◆ Input for this task:
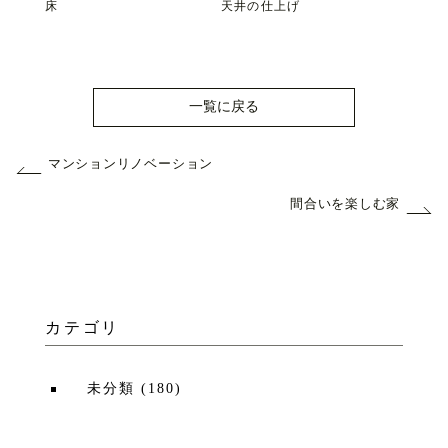
床
天井の仕上げ
一覧に戻る
マンションリノベーション
間合いを楽しむ家
カテゴリ
未分類
(
180
)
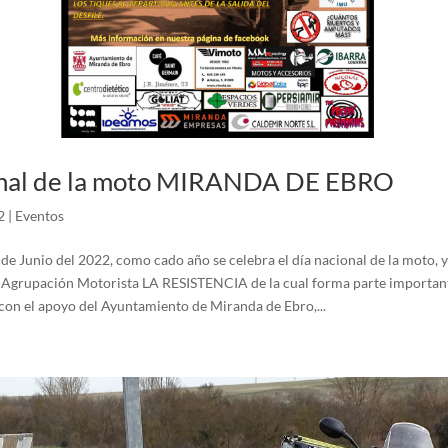
onal de la moto MIRANDA DE EBRO
2
|
Eventos
de Junio del 2022, como cado año se celebra el día nacional de la moto, y 
 Agrupación Motorista LA RESISTENCIA de la cual forma parte importan
 con el apoyo del Ayuntamiento de Miranda de Ebro,...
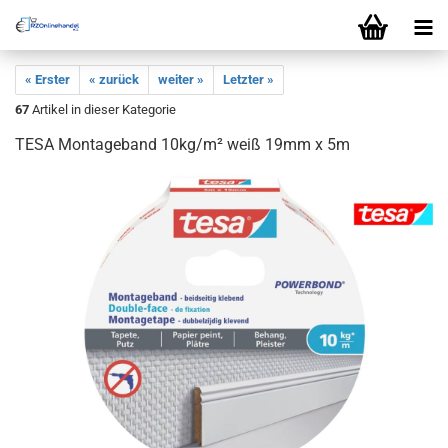
« Erster
« zurück
weiter »
Letzter »
67
Artikel in dieser Kategorie
TESA Montageband 10kg/m² weiß 19mm x 5m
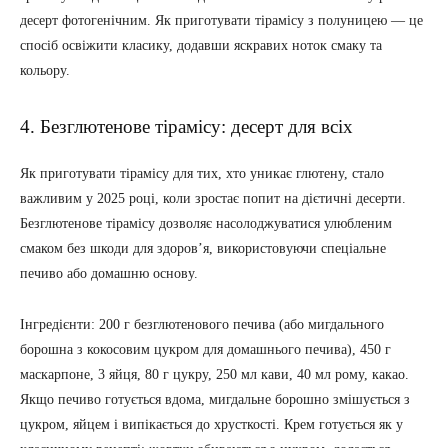
десерт фотогенічним. Як приготувати тірамісу з полуницею — це
спосіб освіжити класику, додавши яскравих ноток смаку та
кольору.
4. Безглютенове тірамісу: десерт для всіх
Як приготувати тірамісу для тих, хто уникає глютену, стало
важливим у 2025 році, коли зростає попит на дієтичні десерти.
Безглютенове тірамісу дозволяє насолоджуватися улюбленим
смаком без шкоди для здоров’я, використовуючи спеціальне
печиво або домашню основу.
Інгредієнти: 200 г безглютенового печива (або мигдального
борошна з кокосовим цукром для домашнього печива), 450 г
маскарпоне, 3 яйця, 80 г цукру, 250 мл кави, 40 мл рому, какао.
Якщо печиво готується вдома, мигдальне борошно змішується з
цукром, яйцем і випікається до хрусткості. Крем готується як у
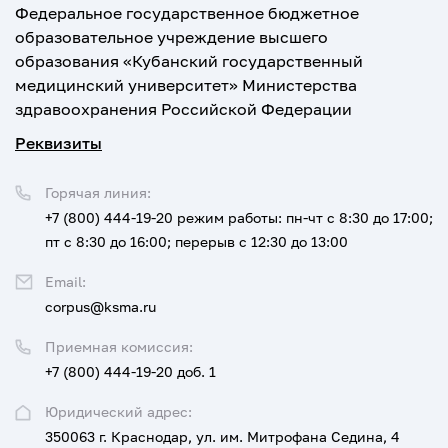
Федеральное государственное бюджетное
образовательное учреждение высшего
образования «Кубанский государственный
медицинский университет» Министерства
здравоохранения Российской Федерации
Реквизиты
Горячая линия:
+7 (800) 444-19-20
режим работы: пн-чт с 8:30 до 17:00;
пт с 8:30 до 16:00; перерыв с 12:30 до 13:00
Email:
corpus@ksma.ru
Приемная комиссия:
+7 (800) 444-19-20 доб. 1
Юридический адрес:
350063 г. Краснодар, ул. им. Митрофана Седина, 4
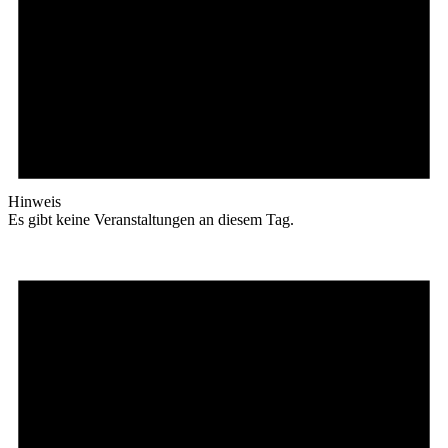
Hinweis
Es gibt keine Veranstaltungen an diesem Tag.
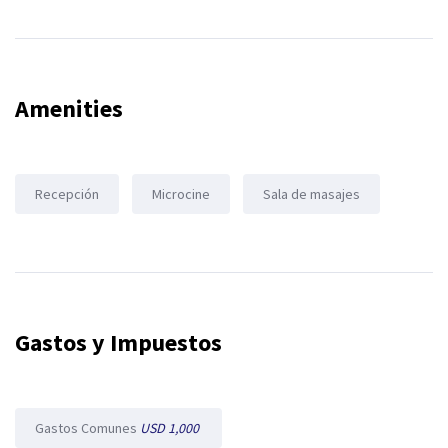
Amenities
Recepción
Microcine
Sala de masajes
Gastos y Impuestos
Gastos Comunes
USD 1,000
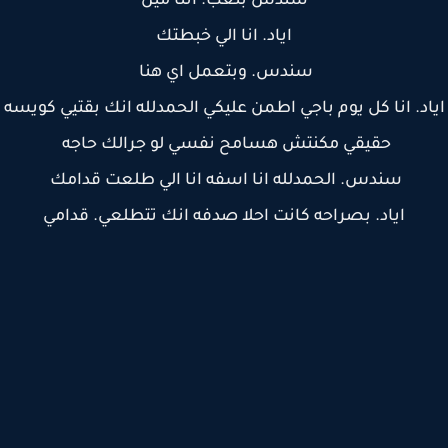
سندس بتعب. انتا مين
اياد. انا الي خبطتك
سندس. وبتعمل اي هنا
اد. انا كل يوم باجي اطمن عليكي الحمدلله انك بقتيي كويسه
حقيقي مكنتش هسامح نفسي لو جرالك حاجه
سندس. الحمدلله انا اسفه انا الي طلعت قدامك
اياد. بصراحه كانت احلا صدفه انك تتطلعي. قدامي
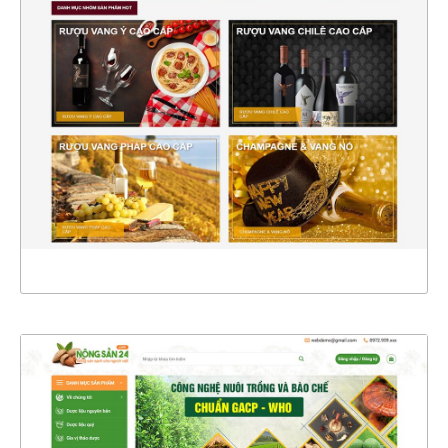
47378
CHI TIẾT
XEM THỰC TẾ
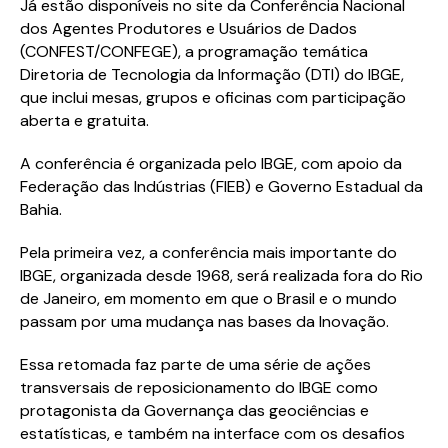
Já estão disponíveis no site da Conferência Nacional
dos Agentes Produtores e Usuários de Dados
(CONFEST/CONFEGE), a programação temática
Diretoria de Tecnologia da Informação (DTI) do IBGE,
que inclui mesas, grupos e oficinas com participação
aberta e gratuita.
A conferência é organizada pelo IBGE, com apoio da
Federação das Indústrias (FIEB) e Governo Estadual da
Bahia.
Pela primeira vez, a conferência mais importante do
IBGE, organizada desde 1968, será realizada fora do Rio
de Janeiro, em momento em que o Brasil e o mundo
passam por uma mudança nas bases da Inovação.
Essa retomada faz parte de uma série de ações
transversais de reposicionamento do IBGE como
protagonista da Governança das geociências e
estatísticas, e também na interface com os desafios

◆ Instructions for the task: The complete listing must be transcribed verbatim, and all pictures are to be omitted.

◆ Solution to this exercise:
床
天井の仕上げ
一覧に戻る
マンションリノベーション
間合いを楽しむ家
カテゴリ
未分類
(
180
)
onal de la moto MIRANDA DE EBRO
2
|
Eventos
de Junio del 2022, como cado año se celebra el día nacional de la moto, y 
 Agrupación Motorista LA RESISTENCIA de la cual forma parte importan
 con el apoyo del Ayuntamiento de Miranda de Ebro,...
« Erster
« zurück
weiter »
Letzter »
67
Artikel in dieser Kategorie
TESA Montageband 10kg/m² weiß 19mm x 5m
десерт фотогенічним. Як приготувати тірамісу з полуницею — це
спосіб освіжити класику, додавши яскравих ноток смаку та
кольору.
4. Безглютенове тірамісу: десерт для всіх
Як приготувати тірамісу для тих, хто уникає глютену, стало
важливим у 2025 році, коли зростає попит на дієтичні десерти.
Безглютенове тірамісу дозволяє насолоджуватися улюбленим
смаком без шкоди для здоров’я, використовуючи спеціальне
печиво або домашню основу.
Інгредієнти: 200 г безглютенового печива (або мигдального
борошна з кокосовим цукром для домашнього печива), 450 г
маскарпоне, 3 яйця, 80 г цукру, 250 мл кави, 40 мл рому, какао.
Якщо печиво готується вдома, мигдальне борошно змішується з
цукром, яйцем і випікається до хрусткості. Крем готується як у
Федеральное государственное бюджетное
образовательное учреждение высшего
образования «Кубанский государственный
медицинский университет» Министерства
здравоохранения Российской Федерации
Реквизиты
Горячая линия:
+7 (800) 444-19-20
режим работы: пн-чт с 8:30 до 17:00;
пт с 8:30 до 16:00; перерыв с 12:30 до 13:00
Email:
corpus@ksma.ru
Приемная комиссия:
+7 (800) 444-19-20 доб. 1
Юридический адрес:
350063 г. Краснодар, ул. им. Митрофана Седина, 4
Hinweis
Es gibt keine Veranstaltungen an diesem Tag.
Amenities
Recepción
Microcine
Sala de masajes
Gastos y Impuestos
Gastos Comunes
USD 1,000
سندس بتعب. انتا مين
اياد. انا الي خبطتك
سندس. وبتعمل اي هنا
اد. انا كل يوم باجي اطمن عليكي الحمدلله انك بقتيي كويسه
حقيقي مكنتش هسامح نفسي لو جرالك حاجه
سندس. الحمدلله انا اسفه انا الي طلعت قدامك
اياد. بصراحه كانت احلا صدفه انك تتطلعي. قدامي
47378
CHI TIẾT
XEM THỰC TẾ
Já estão disponíveis no site da Conferência Nacional
dos Agentes Produtores e Usuários de Dados
(CONFEST/CONFEGE), a programação temática
Diretoria de Tecnologia da Informação (DTI) do IBGE,
que inclui mesas, grupos e oficinas com participação
aberta e gratuita.
A conferência é organizada pelo IBGE, com apoio da
Federação das Indústrias (FIEB) e Governo Estadual da
Bahia.
Pela primeira vez, a conferência mais importante do
IBGE, organizada desde 1968, será realizada fora do Rio
de Janeiro, em momento em que o Brasil e o mundo
passam por uma mudança nas bases da Inovação.
Essa retomada faz parte de uma série de ações
transversais de reposicionamento do IBGE como
protagonista da Governança das geociências e
estatísticas, e também na interface com os desafios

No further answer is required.